The owners of Island Food Products have signed a purchase and sale agreement to buy the historic Oak Bluffs grocery Tony’s Market, marking a first foray into retail for the only Island-based food service distributor.

The agreement was signed Dec. 31 and includes separate clauses for the grocery business as well as the land located at 119 Dukes County avenue, both owners confirmed Monday. The sale is expected to close in late January or early February, owners said. The sale price has not yet been disclosed.

“We’re thrilled,” Adam Bresnick, a partner at IFP, told the Gazette Monday.

Part Island bodega, part everyman general store, the neighborhood market has been operating since 1887. — Ray Ewing

Longtime Tony’s Market owners Dave and Ellen Richardson expressed similar excitement.

“Both sides are enthusiastic about this, and I know this is going to go forward,” Mr. Richardson said in a phone interview.

Part Island bodega, part everyman general store, Tony’s Market has been a cornerstone Oak Bluffs grocery and retail mart for more than a century. The business, which includes a deli counter, food section and alcohol sales, has been continuously operating since 1887, according to Mr. Richardson, and has been known as Tony’s since at least World War II, when it was bought by the eponymous Tony Veira.

Mr. Richardson and his wife purchased the business in 1992 from previous owners Bill and Gerry Correllus.

Formerly a small grocery and deli in a neighborhood that included a fish and meat market, the store was expanded to its current size by Mr. Richardson after he took ownership. And while the meat and fish markets have since disappeared, replaced by what are now galleries in the Oak Bluffs arts district, the ever-reliable Tony’s remains.

“In the very beginning, it was groceries. The business center of Oak Bluffs was up there,” Mr. Richardson said. “It was handy for people. And it still is.”

Mr. Bresnick said that while Tony’s ownership is changing, the market, its mission, and name would stay the same. Although IFP will own the business, management will remain largely unchanged. And Mr. Richardson expressed excitement that longtime staff, including 30-year veteran manager Kelly Hill, would be staying on as well.
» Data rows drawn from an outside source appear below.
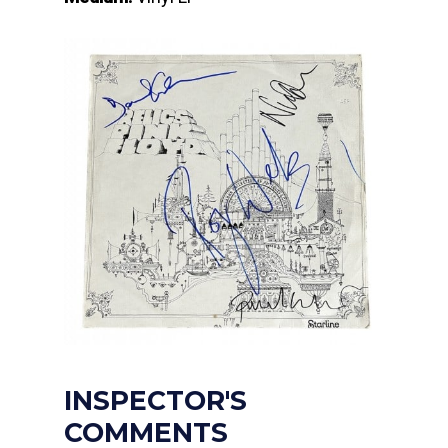
INSPECTOR'S
COMMENTS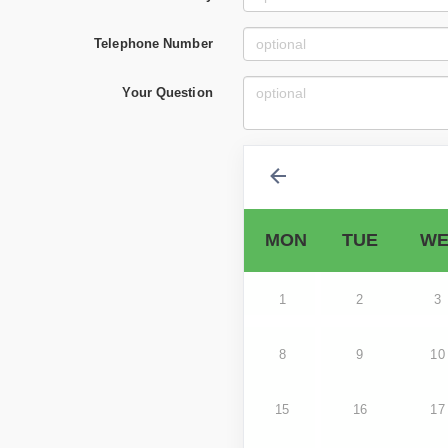
Telephone Number
Your Question
MON
TUE
WE
1
2
3
8
9
10
15
16
17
“Tony’s Market is Tony’s Market. They’re doing a great job, and the goal is to make it so that when our group does become the owners, nobody knows anything happened,” Mr. Bresnick said.

A broadline food distributor, IFP was founded in the late 1980s by John Roberts and now has an ownership group that includes Mr. Roberts’s son, Mr. Bresnick, as well as others with minority interests. The business has grown to become an essential cog in the Island’s food chain, supplying Vineyard restaurants and retailers with any and all items associated with food service, from paper to protein to dry goods, and transporting the products to the Island from the mainland.

“We’re the biggest little business nobody knows about,” Mr. Bresnick said.

The distributor has worked with Tony’s Market as a client since their founding and has deep familiarity with their operations and stock. But owning a retail business represents a new frontier for IFP — one Mr. Bresnick said they are excited to explore.

“There’s a very good synergy between the companies,” Mr. Bresnick said. “And it just seemed worth the risk to see if we could do something like that, to make the base of the business stronger for both sides.”

Both IFP and Tony’s owners said that the pandemic had created new challenges for their businesses. While Tony’s saw rare dips in sales, IFP had to adapt to a restaurant industry that essentially shuttered for the busiest months of the year. But retail remained strong, Mr. Bresnick said, and when Mr. Richardson, who just turned 80, put the grocery store on the market, purchasing Tony’s seemed like a safe next step.

The 10,000-square-foot market sits on a quarter-acre parcel assessed at $974,000, according to land records. Mr. Richardson purchased the land in 1995 for $165,000.

A separate agreement and down payment by Vineyard Haven grocer Elio Silva to purchase Tony’s fell through in November, Mr. Richardson confirmed, when Mr. Silva withdrew his interest. That left IFP to come to an agreement with the Richardsons.

“They’re sort of the retail version of what we are. When you walk in there they do a little bit of everything,” Mr. Bresnick said. “It just fits.”

Mr. Richardson, who is now living in Bristol, R.I., said he never considered changing the name of Tony’s Market when he purchased it. He expressed excitement that Mr. Bresnick and IFP felt similarly.

“As far as we were concerned and involved, it would always be Tony’s Market,” Mr. Richardson said. “It’s a good thing for the community, and the old ‘fella’ who turned 80 back in August.”